In the given figure, an ideal gas changes it state from `A` to state `C` by two paths `ABC` and `AC`.
(i) Find the path along which work done is the least.
(ii) The internal energy of the gas at `A` to `10J` and the amount of heat supplied to change its state to `C` through the path `AC` is `200J`. Calculate the internal energy at `C`.
(iii) The internal energy of the gas at state `B` is `30J`. Find the amount of heat supplied to the gas to go from `A to B`.

(i) Along path `AC` work done is least.

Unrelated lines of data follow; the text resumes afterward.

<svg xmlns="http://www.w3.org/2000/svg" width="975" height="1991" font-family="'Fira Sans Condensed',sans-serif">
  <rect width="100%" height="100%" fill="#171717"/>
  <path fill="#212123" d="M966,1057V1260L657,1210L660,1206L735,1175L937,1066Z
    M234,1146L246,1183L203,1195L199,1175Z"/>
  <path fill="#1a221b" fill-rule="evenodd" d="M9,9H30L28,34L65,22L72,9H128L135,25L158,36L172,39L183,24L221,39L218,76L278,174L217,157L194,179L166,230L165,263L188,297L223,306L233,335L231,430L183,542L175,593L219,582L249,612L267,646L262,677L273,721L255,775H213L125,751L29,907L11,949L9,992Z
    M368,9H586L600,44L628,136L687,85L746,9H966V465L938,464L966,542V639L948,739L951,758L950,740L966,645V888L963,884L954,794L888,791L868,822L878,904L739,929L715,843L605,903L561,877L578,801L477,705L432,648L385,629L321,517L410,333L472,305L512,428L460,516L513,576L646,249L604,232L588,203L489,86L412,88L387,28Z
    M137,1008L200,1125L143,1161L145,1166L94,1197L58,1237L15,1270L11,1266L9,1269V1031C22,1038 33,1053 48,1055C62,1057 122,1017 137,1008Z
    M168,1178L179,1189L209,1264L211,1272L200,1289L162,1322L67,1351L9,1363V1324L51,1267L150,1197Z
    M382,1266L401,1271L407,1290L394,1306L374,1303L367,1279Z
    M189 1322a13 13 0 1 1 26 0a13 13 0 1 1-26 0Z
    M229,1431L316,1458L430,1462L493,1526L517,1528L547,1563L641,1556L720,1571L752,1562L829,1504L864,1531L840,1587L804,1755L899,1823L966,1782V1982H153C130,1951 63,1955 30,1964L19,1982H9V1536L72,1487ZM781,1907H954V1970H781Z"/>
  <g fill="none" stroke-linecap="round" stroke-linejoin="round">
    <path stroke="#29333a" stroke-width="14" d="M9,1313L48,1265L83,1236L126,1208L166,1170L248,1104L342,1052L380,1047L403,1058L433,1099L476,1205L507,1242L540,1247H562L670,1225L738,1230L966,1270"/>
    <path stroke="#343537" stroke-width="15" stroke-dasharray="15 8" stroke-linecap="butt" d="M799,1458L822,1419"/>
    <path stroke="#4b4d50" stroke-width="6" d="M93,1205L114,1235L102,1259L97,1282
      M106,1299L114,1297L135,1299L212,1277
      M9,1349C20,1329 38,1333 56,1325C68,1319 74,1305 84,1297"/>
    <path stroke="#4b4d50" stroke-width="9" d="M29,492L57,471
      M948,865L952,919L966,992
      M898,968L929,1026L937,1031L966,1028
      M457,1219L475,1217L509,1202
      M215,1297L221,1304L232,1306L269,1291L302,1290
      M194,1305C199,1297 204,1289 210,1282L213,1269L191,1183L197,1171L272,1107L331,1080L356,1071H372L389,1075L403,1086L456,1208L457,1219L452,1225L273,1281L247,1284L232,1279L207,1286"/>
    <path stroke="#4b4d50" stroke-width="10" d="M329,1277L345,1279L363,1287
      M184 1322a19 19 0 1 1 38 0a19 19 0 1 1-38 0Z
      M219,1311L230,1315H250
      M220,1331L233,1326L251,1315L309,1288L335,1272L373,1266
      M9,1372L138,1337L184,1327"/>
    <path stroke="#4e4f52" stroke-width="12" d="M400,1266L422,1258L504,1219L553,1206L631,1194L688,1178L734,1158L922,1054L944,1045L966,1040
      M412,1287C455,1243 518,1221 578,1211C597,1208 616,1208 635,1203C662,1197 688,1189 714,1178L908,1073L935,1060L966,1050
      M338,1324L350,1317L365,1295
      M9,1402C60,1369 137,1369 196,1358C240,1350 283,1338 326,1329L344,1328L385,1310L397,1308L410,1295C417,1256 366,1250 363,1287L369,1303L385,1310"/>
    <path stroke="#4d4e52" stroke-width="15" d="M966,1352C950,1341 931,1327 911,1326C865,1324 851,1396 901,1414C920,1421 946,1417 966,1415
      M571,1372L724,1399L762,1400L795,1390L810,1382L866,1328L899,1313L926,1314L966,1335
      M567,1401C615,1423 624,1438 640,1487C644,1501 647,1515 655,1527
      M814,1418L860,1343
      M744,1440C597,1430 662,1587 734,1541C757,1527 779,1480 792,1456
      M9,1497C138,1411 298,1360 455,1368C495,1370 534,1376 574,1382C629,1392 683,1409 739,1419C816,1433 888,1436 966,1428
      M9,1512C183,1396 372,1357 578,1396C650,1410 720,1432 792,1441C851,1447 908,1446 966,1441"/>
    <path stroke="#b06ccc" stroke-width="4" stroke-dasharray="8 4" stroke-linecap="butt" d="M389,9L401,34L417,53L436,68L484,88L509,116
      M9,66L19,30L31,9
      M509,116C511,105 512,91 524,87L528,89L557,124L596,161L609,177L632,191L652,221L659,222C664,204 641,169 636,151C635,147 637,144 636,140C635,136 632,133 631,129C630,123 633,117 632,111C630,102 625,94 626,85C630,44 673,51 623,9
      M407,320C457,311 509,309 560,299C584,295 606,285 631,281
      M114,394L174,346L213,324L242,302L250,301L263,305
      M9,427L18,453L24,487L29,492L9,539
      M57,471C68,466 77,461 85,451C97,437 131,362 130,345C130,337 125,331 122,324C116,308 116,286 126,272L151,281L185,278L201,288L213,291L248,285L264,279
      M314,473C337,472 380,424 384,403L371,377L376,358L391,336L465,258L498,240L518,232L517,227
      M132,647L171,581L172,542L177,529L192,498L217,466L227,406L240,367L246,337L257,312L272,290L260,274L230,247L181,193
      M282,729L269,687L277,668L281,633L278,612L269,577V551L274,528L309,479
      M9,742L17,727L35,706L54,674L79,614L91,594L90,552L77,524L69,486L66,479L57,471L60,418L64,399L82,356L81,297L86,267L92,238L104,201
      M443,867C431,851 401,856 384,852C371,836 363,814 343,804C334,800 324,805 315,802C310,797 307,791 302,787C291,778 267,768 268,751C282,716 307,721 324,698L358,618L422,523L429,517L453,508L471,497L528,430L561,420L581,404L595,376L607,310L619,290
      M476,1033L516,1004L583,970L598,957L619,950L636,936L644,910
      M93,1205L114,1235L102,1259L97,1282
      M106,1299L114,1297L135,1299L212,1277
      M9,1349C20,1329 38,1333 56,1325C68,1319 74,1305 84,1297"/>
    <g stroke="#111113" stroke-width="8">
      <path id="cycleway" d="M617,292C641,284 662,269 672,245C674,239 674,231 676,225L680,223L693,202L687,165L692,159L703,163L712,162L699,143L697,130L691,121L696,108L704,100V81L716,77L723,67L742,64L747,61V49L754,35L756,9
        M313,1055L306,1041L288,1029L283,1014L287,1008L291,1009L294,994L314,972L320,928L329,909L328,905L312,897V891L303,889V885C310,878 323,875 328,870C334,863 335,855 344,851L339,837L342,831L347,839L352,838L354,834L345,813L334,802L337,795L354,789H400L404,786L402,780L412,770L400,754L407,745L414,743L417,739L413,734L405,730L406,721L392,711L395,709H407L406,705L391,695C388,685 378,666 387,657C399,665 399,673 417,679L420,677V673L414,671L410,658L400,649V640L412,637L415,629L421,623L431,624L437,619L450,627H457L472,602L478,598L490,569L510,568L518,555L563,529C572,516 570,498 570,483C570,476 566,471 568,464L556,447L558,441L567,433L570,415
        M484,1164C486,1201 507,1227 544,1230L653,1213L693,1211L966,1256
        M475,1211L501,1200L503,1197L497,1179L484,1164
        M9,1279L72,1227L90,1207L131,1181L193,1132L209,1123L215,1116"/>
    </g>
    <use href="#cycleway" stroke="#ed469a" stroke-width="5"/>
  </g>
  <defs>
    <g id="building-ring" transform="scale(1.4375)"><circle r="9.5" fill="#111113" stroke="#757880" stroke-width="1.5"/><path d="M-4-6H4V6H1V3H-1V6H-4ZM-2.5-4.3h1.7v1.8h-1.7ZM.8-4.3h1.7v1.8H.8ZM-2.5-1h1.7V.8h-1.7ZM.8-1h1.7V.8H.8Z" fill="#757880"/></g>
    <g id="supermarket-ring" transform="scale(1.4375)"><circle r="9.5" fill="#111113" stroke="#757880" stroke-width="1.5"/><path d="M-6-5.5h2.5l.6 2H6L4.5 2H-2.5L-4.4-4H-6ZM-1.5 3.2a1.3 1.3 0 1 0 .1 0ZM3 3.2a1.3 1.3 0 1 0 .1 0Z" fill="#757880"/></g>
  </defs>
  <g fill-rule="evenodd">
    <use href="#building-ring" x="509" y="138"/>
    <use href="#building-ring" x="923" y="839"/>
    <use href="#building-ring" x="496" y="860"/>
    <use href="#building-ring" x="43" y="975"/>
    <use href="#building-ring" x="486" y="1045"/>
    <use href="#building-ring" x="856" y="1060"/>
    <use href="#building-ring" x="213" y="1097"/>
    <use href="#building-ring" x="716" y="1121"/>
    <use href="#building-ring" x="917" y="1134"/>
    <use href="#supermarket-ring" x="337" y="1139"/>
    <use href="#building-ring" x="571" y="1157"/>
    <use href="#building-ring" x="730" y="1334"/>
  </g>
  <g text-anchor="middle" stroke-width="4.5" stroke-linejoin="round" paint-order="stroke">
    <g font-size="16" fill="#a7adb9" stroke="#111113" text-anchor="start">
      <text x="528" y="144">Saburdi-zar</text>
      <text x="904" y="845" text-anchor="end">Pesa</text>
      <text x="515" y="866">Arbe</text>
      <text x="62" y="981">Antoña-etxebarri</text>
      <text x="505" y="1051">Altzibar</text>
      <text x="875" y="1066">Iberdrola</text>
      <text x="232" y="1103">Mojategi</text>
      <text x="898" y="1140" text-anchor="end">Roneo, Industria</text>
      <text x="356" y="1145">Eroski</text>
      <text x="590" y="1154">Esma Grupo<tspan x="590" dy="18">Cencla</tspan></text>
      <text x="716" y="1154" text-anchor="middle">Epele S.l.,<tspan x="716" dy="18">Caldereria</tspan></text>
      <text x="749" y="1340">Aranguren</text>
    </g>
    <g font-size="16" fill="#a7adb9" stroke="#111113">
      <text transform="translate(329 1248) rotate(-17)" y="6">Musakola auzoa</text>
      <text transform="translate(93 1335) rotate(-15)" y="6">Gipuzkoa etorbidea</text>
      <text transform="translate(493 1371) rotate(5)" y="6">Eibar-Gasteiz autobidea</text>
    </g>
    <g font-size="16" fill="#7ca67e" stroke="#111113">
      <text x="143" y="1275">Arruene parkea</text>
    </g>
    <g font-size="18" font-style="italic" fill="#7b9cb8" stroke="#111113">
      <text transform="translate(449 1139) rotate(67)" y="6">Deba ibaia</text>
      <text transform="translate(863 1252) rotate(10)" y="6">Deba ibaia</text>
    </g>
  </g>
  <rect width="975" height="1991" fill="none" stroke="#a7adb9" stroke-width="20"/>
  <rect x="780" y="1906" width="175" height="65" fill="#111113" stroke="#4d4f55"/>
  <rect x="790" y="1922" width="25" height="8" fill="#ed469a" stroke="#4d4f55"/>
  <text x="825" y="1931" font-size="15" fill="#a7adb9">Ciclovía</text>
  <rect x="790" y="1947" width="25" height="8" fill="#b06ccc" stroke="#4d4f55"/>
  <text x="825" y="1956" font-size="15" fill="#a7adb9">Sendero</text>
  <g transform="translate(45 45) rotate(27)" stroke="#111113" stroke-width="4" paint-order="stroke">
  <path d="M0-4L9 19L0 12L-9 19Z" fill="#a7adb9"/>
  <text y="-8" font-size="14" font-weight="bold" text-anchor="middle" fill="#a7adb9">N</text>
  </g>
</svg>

As areas under `P -V` diagram along `AC` is less as compare to along path `ABC`
`DeltaW_(ABC) = `Area under the `EABCDE = 15 xx 4 = 60J`.
`DeltaW_(AC) =` Area under `EACDE = 5 xx 4 +(10 xx4)/(2) = 40J`.

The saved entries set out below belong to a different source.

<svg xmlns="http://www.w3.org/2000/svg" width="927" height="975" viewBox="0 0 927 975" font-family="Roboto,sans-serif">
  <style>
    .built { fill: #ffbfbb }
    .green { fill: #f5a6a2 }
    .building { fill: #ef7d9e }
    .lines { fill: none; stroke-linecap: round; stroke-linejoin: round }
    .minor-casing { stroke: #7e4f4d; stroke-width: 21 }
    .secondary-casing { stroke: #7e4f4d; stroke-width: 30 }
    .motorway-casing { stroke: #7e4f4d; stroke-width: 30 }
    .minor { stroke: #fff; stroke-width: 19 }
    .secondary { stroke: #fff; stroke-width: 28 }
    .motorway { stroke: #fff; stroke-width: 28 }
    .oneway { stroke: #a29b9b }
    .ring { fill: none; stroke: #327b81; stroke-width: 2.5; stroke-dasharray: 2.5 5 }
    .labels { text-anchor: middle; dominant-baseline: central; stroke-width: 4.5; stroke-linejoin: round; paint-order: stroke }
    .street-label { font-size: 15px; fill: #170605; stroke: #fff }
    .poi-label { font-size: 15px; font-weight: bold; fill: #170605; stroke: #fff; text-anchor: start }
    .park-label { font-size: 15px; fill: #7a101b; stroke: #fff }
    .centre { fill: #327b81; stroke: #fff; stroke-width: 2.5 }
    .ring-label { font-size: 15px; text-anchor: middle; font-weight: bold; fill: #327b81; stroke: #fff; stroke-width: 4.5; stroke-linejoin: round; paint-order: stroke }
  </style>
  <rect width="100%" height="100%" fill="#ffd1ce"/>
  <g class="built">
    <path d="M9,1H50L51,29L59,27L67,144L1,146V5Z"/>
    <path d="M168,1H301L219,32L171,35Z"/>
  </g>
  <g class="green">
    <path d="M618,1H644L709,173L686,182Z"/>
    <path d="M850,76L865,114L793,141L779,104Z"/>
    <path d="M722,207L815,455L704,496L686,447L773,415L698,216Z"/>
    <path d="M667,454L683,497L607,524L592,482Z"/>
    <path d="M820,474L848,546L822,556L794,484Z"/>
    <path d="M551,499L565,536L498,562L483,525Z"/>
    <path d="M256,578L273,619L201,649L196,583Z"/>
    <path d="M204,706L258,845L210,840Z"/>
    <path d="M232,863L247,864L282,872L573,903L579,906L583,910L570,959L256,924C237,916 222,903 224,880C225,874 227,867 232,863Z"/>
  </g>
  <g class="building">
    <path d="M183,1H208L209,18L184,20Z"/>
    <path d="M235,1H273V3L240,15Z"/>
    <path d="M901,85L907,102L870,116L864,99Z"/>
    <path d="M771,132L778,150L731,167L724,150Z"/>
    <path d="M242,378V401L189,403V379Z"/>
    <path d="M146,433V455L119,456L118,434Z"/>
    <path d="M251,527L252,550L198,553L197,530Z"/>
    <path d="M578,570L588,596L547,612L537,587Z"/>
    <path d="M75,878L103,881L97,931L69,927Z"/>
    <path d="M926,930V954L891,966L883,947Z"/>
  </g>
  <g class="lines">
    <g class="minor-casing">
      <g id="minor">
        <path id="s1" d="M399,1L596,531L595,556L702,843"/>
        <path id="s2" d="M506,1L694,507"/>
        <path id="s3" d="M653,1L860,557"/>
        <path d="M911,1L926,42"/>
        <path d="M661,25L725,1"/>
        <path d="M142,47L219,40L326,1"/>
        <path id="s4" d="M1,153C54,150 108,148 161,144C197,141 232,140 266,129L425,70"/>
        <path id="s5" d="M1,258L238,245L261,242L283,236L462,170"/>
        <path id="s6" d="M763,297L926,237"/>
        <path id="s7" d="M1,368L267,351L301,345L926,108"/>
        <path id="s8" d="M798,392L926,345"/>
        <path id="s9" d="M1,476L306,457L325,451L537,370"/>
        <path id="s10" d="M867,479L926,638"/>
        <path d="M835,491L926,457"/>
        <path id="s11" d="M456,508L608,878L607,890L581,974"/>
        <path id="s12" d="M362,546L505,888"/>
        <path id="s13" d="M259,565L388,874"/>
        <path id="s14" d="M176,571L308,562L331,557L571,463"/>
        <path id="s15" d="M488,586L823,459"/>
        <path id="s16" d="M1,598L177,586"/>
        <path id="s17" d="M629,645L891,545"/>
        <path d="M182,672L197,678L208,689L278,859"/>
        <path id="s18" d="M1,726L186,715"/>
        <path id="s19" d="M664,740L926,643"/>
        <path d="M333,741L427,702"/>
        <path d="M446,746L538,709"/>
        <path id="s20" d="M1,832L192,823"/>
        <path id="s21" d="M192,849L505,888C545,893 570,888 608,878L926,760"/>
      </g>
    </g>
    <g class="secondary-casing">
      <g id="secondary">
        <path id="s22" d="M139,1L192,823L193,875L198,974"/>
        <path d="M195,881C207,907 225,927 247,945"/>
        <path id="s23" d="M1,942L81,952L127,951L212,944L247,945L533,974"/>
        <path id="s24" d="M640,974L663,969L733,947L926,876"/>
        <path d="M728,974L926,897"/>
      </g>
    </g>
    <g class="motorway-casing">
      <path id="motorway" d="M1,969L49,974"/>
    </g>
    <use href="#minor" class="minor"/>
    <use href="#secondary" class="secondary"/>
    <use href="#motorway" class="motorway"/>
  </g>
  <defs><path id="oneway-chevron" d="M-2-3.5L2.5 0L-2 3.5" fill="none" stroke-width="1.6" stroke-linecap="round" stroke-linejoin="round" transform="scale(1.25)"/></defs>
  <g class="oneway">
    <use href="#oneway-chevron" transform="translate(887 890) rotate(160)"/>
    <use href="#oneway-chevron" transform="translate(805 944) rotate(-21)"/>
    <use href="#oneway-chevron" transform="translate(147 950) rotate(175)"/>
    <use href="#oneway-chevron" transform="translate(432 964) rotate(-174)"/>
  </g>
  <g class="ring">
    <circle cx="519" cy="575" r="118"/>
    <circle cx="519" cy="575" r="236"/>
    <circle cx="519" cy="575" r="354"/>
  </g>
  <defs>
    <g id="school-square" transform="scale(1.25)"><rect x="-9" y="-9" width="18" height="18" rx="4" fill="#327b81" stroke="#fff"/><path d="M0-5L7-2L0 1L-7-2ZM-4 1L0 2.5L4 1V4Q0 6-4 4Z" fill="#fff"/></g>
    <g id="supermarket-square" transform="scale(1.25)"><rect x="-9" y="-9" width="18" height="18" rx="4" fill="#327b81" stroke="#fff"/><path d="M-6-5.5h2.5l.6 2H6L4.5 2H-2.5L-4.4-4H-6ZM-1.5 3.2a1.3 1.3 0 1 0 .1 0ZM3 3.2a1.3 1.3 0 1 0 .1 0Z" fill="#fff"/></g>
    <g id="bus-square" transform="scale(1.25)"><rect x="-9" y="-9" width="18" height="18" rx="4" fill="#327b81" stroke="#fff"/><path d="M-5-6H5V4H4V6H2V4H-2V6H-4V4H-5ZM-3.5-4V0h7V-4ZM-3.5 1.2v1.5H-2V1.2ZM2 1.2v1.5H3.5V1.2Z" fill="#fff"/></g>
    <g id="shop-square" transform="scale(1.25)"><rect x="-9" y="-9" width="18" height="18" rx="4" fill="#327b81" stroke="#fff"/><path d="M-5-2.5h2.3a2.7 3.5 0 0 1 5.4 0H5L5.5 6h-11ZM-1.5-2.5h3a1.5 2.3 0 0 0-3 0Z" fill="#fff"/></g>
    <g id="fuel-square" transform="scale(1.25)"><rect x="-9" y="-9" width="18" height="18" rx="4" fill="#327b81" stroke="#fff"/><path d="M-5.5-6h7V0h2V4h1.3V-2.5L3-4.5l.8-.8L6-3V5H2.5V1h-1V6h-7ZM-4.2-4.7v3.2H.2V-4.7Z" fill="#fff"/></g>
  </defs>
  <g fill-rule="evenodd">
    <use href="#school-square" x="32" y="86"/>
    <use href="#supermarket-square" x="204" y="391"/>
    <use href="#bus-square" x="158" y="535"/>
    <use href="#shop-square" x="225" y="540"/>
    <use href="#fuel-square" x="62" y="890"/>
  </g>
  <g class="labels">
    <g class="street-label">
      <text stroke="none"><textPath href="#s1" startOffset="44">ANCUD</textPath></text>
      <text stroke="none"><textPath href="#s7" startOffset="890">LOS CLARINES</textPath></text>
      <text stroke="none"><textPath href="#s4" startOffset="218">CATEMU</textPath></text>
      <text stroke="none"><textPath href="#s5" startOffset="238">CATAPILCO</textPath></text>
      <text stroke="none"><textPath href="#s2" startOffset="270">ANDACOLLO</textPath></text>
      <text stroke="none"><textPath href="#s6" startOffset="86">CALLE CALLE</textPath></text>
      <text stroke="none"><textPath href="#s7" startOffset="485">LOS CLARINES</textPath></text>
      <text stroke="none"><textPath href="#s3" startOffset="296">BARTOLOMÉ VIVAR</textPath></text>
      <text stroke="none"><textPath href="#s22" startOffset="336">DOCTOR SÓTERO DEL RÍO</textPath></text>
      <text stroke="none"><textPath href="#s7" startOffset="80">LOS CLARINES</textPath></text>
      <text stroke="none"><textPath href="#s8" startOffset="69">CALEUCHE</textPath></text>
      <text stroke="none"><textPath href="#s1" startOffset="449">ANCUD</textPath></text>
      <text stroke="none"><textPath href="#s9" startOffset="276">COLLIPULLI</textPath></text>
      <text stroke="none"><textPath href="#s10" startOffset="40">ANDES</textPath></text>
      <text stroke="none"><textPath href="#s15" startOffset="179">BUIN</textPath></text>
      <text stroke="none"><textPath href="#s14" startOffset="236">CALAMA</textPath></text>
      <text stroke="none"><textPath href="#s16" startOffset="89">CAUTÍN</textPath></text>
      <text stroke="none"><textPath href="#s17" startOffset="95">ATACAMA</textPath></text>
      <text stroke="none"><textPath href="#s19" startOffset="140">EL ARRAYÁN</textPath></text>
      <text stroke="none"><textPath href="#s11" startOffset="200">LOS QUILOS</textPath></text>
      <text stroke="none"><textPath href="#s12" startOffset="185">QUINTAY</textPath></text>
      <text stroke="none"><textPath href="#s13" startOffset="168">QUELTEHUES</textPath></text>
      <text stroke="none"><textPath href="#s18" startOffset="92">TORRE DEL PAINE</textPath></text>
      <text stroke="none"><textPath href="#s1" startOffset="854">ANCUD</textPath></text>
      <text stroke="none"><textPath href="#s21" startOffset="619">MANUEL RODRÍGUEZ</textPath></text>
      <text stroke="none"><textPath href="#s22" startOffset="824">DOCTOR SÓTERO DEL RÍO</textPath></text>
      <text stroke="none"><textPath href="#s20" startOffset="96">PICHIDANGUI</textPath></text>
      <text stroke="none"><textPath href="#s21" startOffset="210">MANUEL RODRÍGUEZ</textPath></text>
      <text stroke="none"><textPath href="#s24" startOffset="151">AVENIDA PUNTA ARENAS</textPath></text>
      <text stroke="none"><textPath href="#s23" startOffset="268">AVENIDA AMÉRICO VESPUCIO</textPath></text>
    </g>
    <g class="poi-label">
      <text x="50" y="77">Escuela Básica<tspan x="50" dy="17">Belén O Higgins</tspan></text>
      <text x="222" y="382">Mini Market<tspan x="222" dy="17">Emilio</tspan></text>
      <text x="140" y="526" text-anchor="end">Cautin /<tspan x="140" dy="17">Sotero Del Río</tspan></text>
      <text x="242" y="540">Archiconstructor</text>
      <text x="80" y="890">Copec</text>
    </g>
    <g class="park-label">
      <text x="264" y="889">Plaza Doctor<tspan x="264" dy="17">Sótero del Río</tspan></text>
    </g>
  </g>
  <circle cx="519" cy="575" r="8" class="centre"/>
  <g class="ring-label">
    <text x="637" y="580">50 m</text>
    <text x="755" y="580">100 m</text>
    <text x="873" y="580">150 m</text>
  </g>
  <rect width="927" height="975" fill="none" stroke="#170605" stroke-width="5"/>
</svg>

(ii) `DeltaW_(AC) = 40 J` (as calculated above)
`DeltaQ_(AC) = 200J`.
`:. DeltaU_(AC) = DeltaQ_(AC) - DeltaW_(AC) = 200 - 40 = 160`
`U_(AC) = U_(C) -U_(A) = 160`
`:. U_(C) = U_(A) +160 = 10 +160 = 170 J`,
(iii) `DeltaW_(AB) = 0`
Ideal gas equation `PV = nRT`
`DeltaP. V = n R DeltaT ( :' V = "const")`
`DeltaT = (DeltaP.V)/(nR)`
`DeltaU = nC_(v)DeltaT = nC_(v). (DeltaPV)/(nR) =- (C_(v))/(R ) . DeltaP.V`
`:. U_(B) = (C_(V))/(R ) P_(B). V`
`U_(A) = (C_(V))/(R)P_(A).V`
Given `U_(B) = 30`
`(C_(V))/(R) xx P_(B) xx V = (C_(V))/(R) xx 15 xx2`
`=30 xx (C_(V))/(R) = 30, (C_(V))/(R) = 1`
`:. U_(A) = (C_(V))/(R) = 30, (C_(V))/(R) =1`
`:. U_(A) = (C_(V))/(R) xx P_(A) xx V = 1 xx5 xx2 = 10 J`
`:. DeltaU_(AB) = U_(B) - U_(A) = 30 - 10 = 20J`
`:. DeltaQ_(A rarr B) = DeltaU_(A rarr B) +DeltaW_(A rarr B) = 20 +0 = 20J`.